To read about what this is, see the written report capstone_project.pdf
This project is structured as follows:
model_evaluation contains the python source code for running this evaluation. Start with data_preparation.py and base.py - function run_evaluation_baseline to get an idea of how to get started if you want to try to reproduce this evaluation.
data contains the downloaded data from the amazon qa dataset. The raw tarballs are in teh raw folder, and the extracted json files are in the json folder.
The suites subfolder in data contain preprocessed datasets (pickled DataProvider objects) which were used for the evaluation. Passing this folder to the run_evaluation_* functions in the source code tells the evaluation to load the datasets contained in that folder.
The doc folder contains the written proposal and report and related files.
The img folder contains images used in the report.

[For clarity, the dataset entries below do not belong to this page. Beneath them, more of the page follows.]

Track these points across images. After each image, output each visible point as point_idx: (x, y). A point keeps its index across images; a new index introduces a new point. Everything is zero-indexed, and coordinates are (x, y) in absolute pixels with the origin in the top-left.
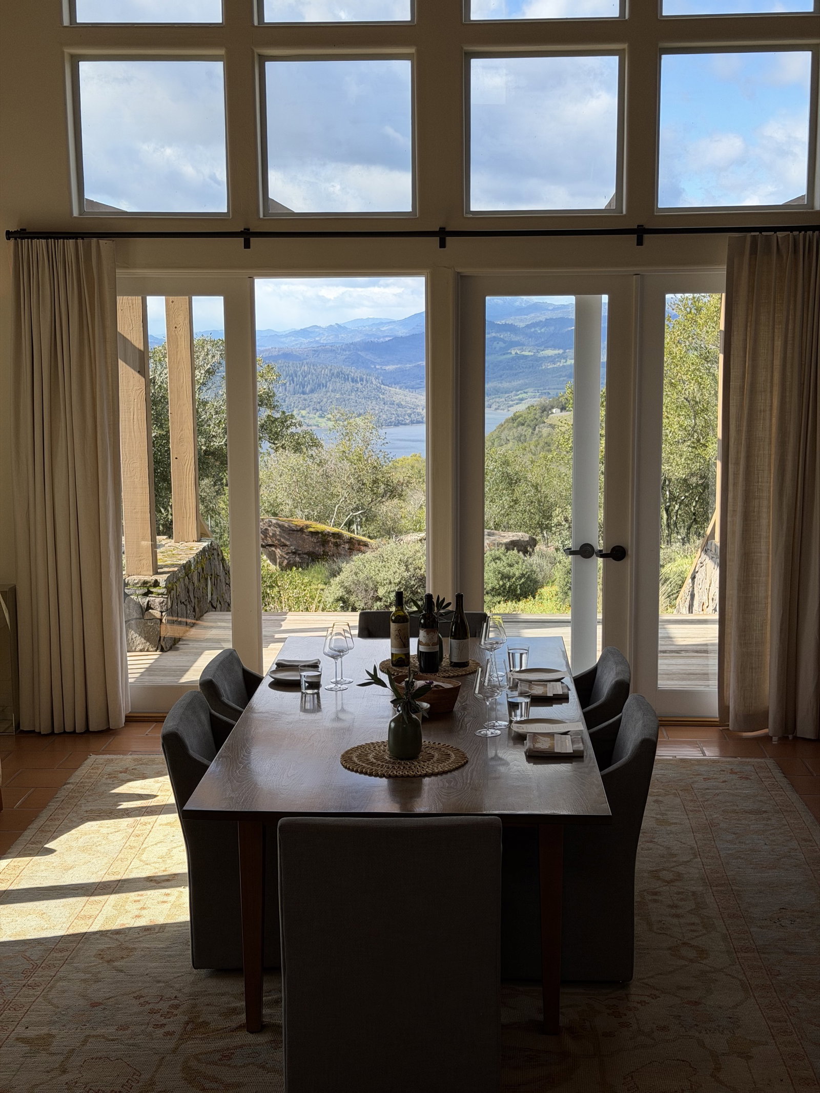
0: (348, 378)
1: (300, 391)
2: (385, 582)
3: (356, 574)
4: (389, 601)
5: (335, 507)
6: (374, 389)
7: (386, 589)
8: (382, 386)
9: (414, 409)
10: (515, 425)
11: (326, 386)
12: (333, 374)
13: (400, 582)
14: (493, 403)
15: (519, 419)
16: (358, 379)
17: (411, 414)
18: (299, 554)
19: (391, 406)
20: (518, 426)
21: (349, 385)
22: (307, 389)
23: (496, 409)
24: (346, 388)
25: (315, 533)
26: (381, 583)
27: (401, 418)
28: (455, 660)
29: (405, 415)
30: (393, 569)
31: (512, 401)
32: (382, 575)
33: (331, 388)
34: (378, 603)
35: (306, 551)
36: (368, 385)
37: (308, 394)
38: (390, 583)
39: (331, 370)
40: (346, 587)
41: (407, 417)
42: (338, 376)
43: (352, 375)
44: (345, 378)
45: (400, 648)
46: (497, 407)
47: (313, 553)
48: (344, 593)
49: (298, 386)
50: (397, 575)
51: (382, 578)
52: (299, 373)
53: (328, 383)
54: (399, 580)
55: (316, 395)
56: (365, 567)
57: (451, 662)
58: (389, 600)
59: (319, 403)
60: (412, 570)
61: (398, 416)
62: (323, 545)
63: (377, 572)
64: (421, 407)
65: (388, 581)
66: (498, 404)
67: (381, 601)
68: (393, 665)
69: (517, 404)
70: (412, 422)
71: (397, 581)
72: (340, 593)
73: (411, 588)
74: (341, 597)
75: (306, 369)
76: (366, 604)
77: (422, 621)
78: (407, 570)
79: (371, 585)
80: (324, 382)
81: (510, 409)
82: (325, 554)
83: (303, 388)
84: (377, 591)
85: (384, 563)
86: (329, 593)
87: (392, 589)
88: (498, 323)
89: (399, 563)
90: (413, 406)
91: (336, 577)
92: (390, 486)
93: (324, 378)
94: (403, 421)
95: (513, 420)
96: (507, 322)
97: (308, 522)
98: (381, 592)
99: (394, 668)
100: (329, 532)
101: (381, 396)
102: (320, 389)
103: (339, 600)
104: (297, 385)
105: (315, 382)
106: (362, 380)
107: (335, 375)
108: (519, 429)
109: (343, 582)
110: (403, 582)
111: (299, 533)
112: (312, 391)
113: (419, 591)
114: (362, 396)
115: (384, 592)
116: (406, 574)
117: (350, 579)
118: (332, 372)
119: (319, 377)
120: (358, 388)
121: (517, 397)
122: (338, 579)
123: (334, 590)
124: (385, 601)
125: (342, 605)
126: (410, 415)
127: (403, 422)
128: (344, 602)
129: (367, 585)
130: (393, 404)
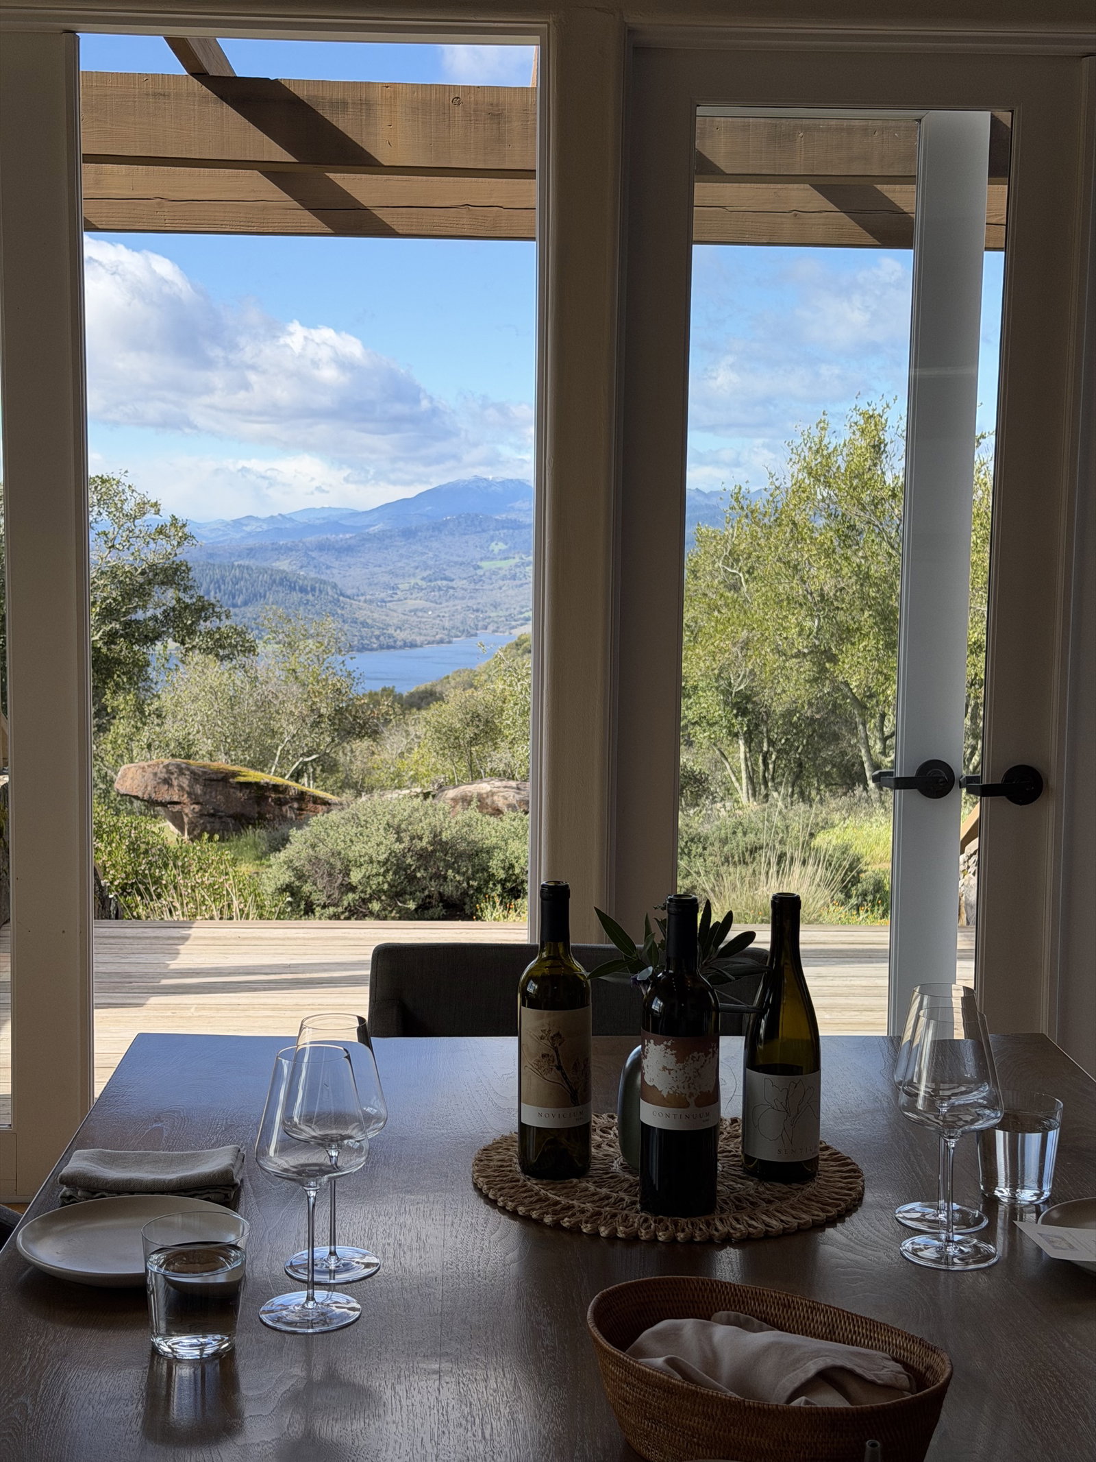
0: (295, 586)
1: (229, 603)
2: (362, 860)
3: (313, 846)
4: (369, 891)
5: (277, 749)
6: (330, 602)
7: (363, 871)
8: (341, 598)
9: (383, 629)
10: (520, 652)
11: (265, 597)
12: (274, 581)
13: (387, 860)
14: (489, 624)
15: (525, 645)
16: (309, 589)
17: (379, 636)
18: (221, 817)
19: (353, 625)
20: (523, 653)
21: (296, 596)
22: (239, 601)
23: (494, 631)
24: (291, 601)
25: (248, 785)
26: (356, 861)
27: (366, 642)
28: (767, 1151)
29: (371, 637)
30: (375, 840)
31: (515, 620)
32: (357, 848)
33: (271, 600)
34: (351, 896)
35: (231, 812)
36: (322, 596)
37: (240, 607)
38: (371, 862)
39: (271, 575)
40: (295, 869)
41: (374, 640)
42: (281, 584)
43: (301, 582)
44: (290, 586)
45: (558, 1105)
46: (494, 628)
47: (243, 815)
48: (293, 879)
49: (227, 596)
50: (383, 848)
51: (357, 854)
52: (228, 579)
53: (268, 594)
54: (385, 856)
55: (251, 609)
56: (328, 836)
57: (749, 1159)
58: (368, 889)
59: (255, 619)
60: (407, 839)
61: (362, 639)
62: (259, 804)
63: (349, 843)
64: (393, 628)
65: (367, 858)
66: (496, 625)
67: (354, 892)
68: (528, 1169)
69: (522, 625)
70: (381, 647)
71: (382, 858)
72: (286, 877)
73: (405, 870)
74: (287, 885)
75: (237, 574)
76: (329, 897)
77: (657, 1005)
78: (399, 840)
79: (339, 865)
80: (262, 591)
81: (512, 631)
82: (261, 817)
83: (234, 598)
84: (348, 875)
85: (360, 829)
86: (268, 878)
87: (374, 871)
88: (497, 517)
89: (385, 829)
90: (381, 626)
91: (280, 851)
92: (359, 718)
93: (262, 585)
94: (368, 645)
95: (517, 645)
96: (509, 517)
97: (236, 768)
98: (356, 876)
99: (532, 1183)
100: (267, 783)
101: (339, 612)
102: (257, 600)
103: (284, 890)
104: (225, 594)
105: (249, 591)
106: (313, 589)
107: (277, 582)
108: (525, 657)
109: (291, 861)
110: (394, 860)
111: (221, 783)
112: (245, 603)
113: (419, 875)
114: (313, 610)
115: (360, 876)
116: (398, 847)
117: (303, 855)
118: (273, 578)
119: (255, 584)
120: (308, 600)
121: (522, 616)
122: (282, 856)
123: (276, 872)
124: (362, 892)
125: (289, 899)
126: (378, 638)
127: (369, 647)
128: (292, 895)
129: (332, 866)
130: (356, 623)
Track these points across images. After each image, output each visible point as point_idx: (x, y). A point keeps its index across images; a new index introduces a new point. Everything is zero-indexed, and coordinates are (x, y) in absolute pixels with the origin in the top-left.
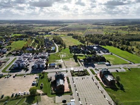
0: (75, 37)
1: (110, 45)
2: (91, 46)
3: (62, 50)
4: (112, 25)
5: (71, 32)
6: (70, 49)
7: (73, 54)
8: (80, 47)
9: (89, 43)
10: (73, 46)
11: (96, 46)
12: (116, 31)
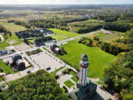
2: (37, 30)
3: (7, 37)
6: (17, 35)
7: (23, 39)
8: (28, 32)
9: (35, 28)
10: (20, 32)
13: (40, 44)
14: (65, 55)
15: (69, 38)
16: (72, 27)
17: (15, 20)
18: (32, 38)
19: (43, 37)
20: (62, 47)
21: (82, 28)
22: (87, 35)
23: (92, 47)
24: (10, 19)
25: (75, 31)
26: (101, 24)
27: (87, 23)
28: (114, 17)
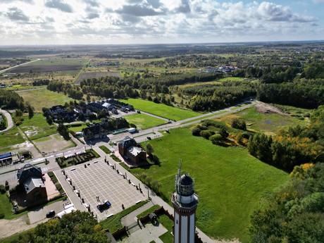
0: (56, 88)
1: (135, 96)
2: (96, 102)
3: (22, 120)
4: (136, 58)
5: (42, 77)
6: (45, 115)
7: (57, 125)
8: (72, 108)
9: (92, 97)
10: (54, 108)
11: (107, 102)
12: (145, 69)
13: (97, 136)
14: (154, 168)
15: (169, 123)
16: (179, 95)
17: (50, 80)
18: (80, 122)
19: (107, 121)
20: (147, 147)
21: (206, 98)
22: (216, 114)
23: (227, 146)
24: (39, 78)
25: (188, 104)
26: (253, 87)
27: (218, 85)
28: (287, 71)
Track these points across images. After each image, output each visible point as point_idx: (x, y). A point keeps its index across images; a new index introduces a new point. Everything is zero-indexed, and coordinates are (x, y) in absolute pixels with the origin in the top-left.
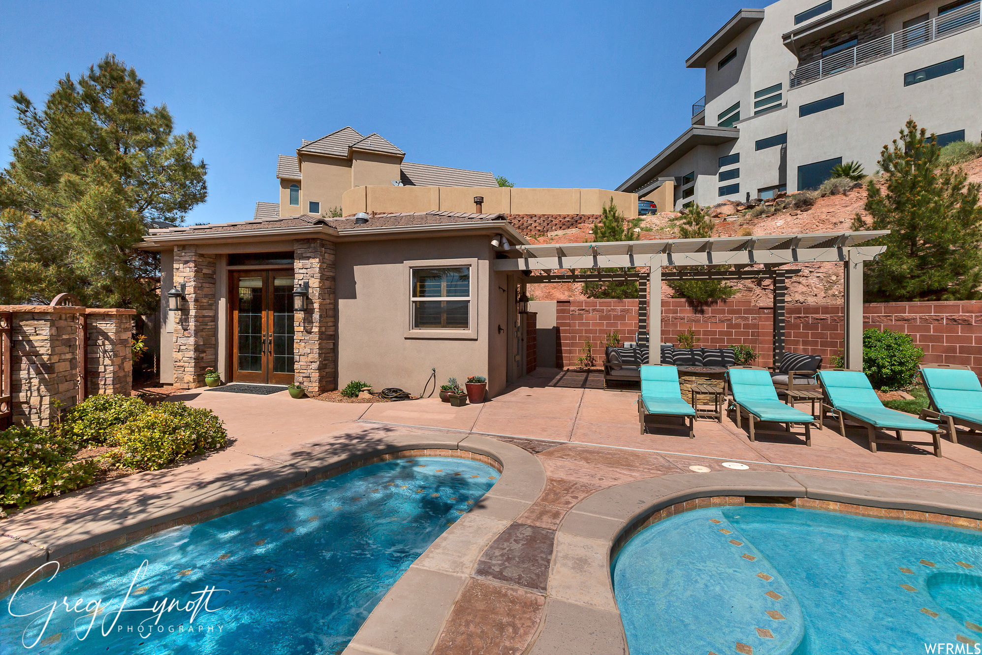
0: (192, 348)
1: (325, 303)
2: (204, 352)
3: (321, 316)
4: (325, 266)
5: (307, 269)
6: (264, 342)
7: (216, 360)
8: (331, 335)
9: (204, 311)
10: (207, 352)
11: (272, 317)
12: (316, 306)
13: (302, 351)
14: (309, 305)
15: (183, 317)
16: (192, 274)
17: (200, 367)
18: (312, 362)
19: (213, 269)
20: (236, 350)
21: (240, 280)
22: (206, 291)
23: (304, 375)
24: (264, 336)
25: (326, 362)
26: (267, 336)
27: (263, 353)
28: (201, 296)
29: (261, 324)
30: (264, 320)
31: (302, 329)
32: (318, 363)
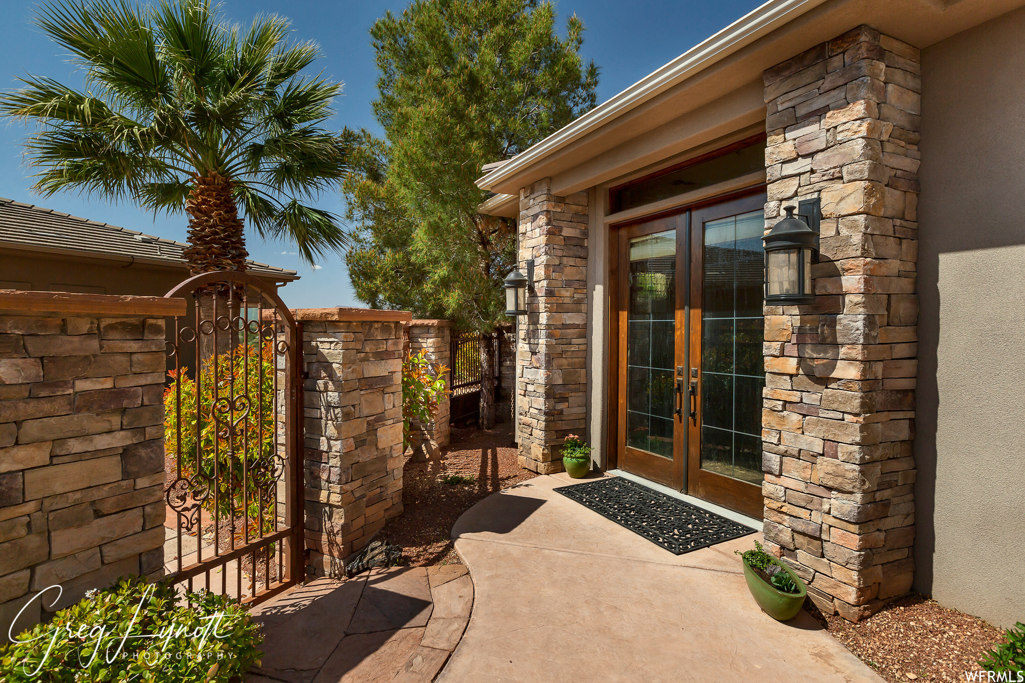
0: (542, 390)
1: (884, 271)
2: (564, 399)
3: (870, 321)
4: (886, 128)
5: (811, 155)
6: (679, 389)
7: (587, 418)
8: (905, 392)
9: (565, 316)
10: (570, 400)
11: (699, 328)
12: (852, 282)
13: (790, 442)
14: (821, 282)
15: (531, 327)
16: (543, 239)
17: (556, 431)
18: (830, 489)
19: (583, 227)
20: (622, 401)
21: (632, 245)
22: (570, 273)
23: (800, 527)
24: (679, 374)
25: (887, 493)
26: (685, 373)
27: (675, 415)
28: (560, 284)
29: (673, 343)
30: (680, 334)
31: (791, 365)
32: (858, 496)
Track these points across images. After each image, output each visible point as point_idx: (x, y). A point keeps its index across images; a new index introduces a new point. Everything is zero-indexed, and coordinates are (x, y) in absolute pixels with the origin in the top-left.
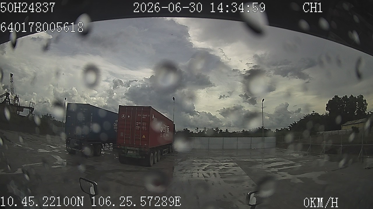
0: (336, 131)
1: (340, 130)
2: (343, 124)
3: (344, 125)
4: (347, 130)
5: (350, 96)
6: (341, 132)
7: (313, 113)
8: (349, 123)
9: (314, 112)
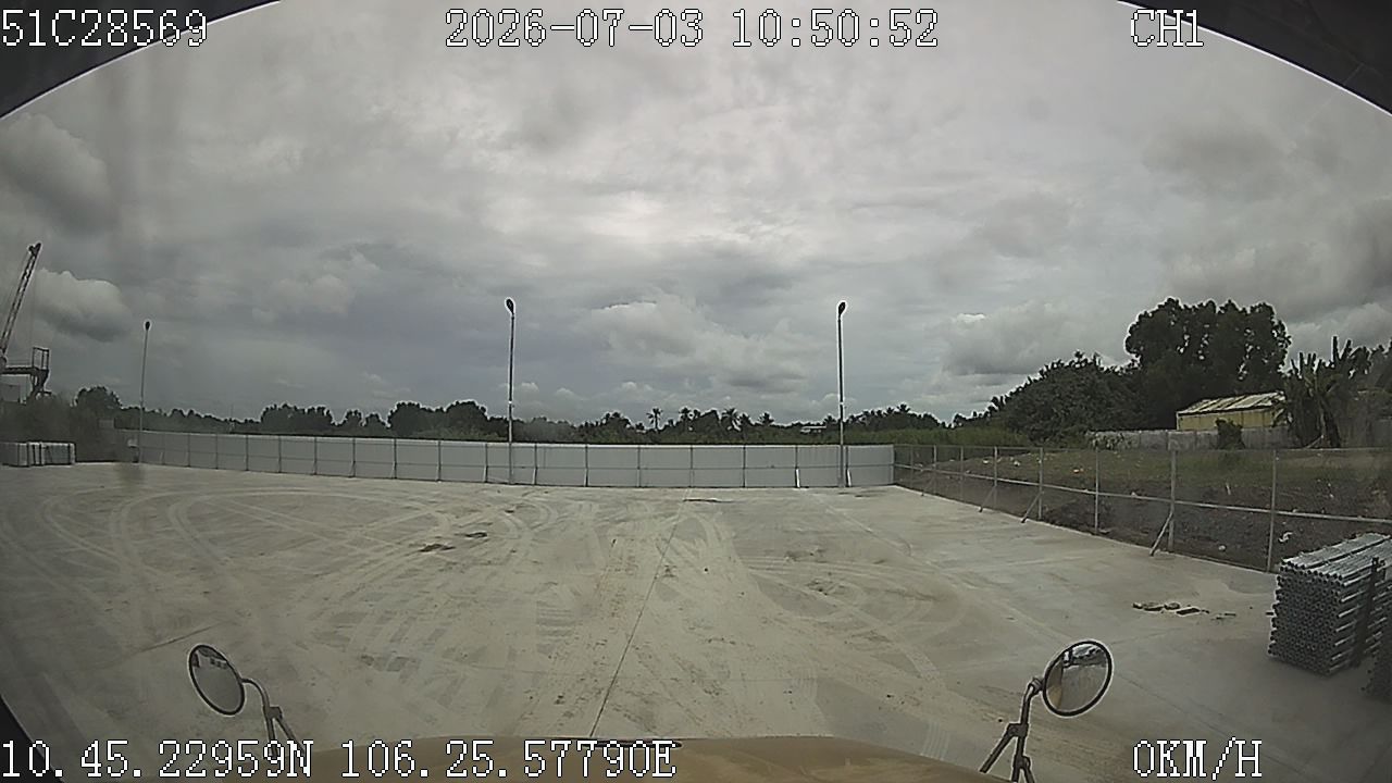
0: (1157, 432)
1: (1169, 429)
2: (1187, 408)
3: (1186, 411)
4: (1198, 433)
5: (1223, 305)
6: (1174, 437)
7: (1076, 360)
8: (1208, 405)
9: (1081, 356)
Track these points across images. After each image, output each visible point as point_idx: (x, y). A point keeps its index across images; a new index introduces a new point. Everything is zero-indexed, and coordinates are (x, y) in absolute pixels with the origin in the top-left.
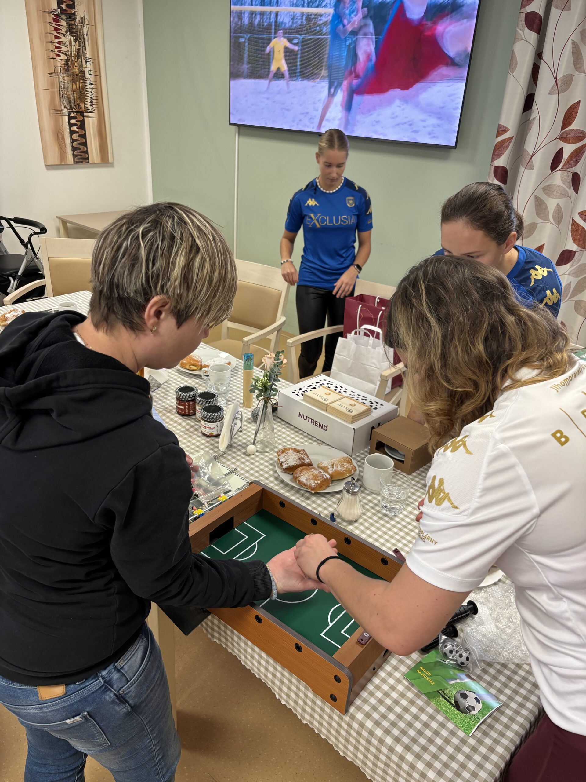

For BERT, You will need to create an output folder where bert stores intermediate results.
The results folder contains persisted Session objects resulting from the evaluation, and the final_results_df.pkl containing the dataframe results.
The following pythong dependencies need to be installed (pip install, lastest versions): scikit-learn pandas numpy matplotlib
For BERT, the bert source code needs to be cloned and added to the sourcepath (See bert.py) for details. Running BERT should take place in a google-cloud-platform tpu- accelerated machine. You will NOT get far on a normal laptop... These machines have tensorflow intstalled, which is a dependency of running bert.
For ULMFiT, pytorch and fastai must be intstalled. See ulmfit.py for details.